Tags attached to this event. Each must be one of the goal’s declared tag vocabulary keys (enforced by the handler). Empty by default.

target_id: str | None = None#

Identifier of the Roboto entity this event is attached to. The server-side handler infers the entity type from the id prefix (ds_ / fl_ / tp_ / mp_) and enforces that the target descends from the goal’s dataset.

Optional rather than required so the SDK can re-hydrate CreateEventsGoalResult from persisted tool-use records written before per-event target scoping was added — those carry no target_id on each spec. Current-day records always carry a non-empty value; the handler rejects None on new invocations via a corrective tool-failure response.

class roboto.ai.goals.achieve_inputs.LabelDecision(/, **data)#

Bases: pydantic.BaseModel

One per-label deliberation entry inside a DatasetTriageAchieveInput.

Every label in the goal’s label_vocabulary must appear exactly once across the parent label_decisions list — that constraint is enforced by the server-side handler after structural validation, since the vocabulary is goal-instance-specific.

Parameters:

data (Any)

applies: pydantic.StrictBool#

Whether the label applies to the dataset.

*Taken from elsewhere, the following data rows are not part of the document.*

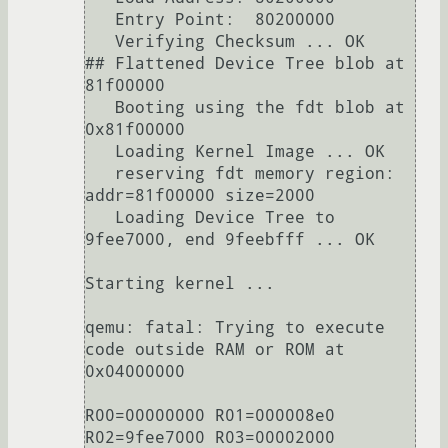
   Entry Point:  80200000

   Verifying Checksum ... OK

## Flattened Device Tree blob at 
81f00000

   Booting using the fdt blob at 
0x81f00000

   Loading Kernel Image ... OK

   reserving fdt memory region: 
addr=81f00000 size=2000

   Loading Device Tree to 
9fee7000, end 9feebfff ... OK

Starting kernel ...

qemu: fatal: Trying to execute 
code outside RAM or ROM at 
0x04000000

R00=00000000 R01=000008e0 
R02=9fee7000 R03=00002000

True decisions become tags on the dataset; False decisions are recorded in the tool-use log but not persisted on the dataset itself.

Strictly typed to reject pydantic’s default truthy-string coercion — the historical achieve-tool contract required a JSON boolean, not a boolean-coerced string or integer.

confidence: float = None#

Subjective confidence in the decision, from 0.0 (no confidence) to 1.0 (certain). Recorded but not used to gate persistence.

justification: str = None#

Brief reasoning for the decision, citing concrete observations from the dataset. Required even when applies is False so the deliberation is captured.

label: str#

The vocabulary label this decision concerns. Must match one of the goal’s label_vocabulary keys (enforced by the handler against the declaring goal).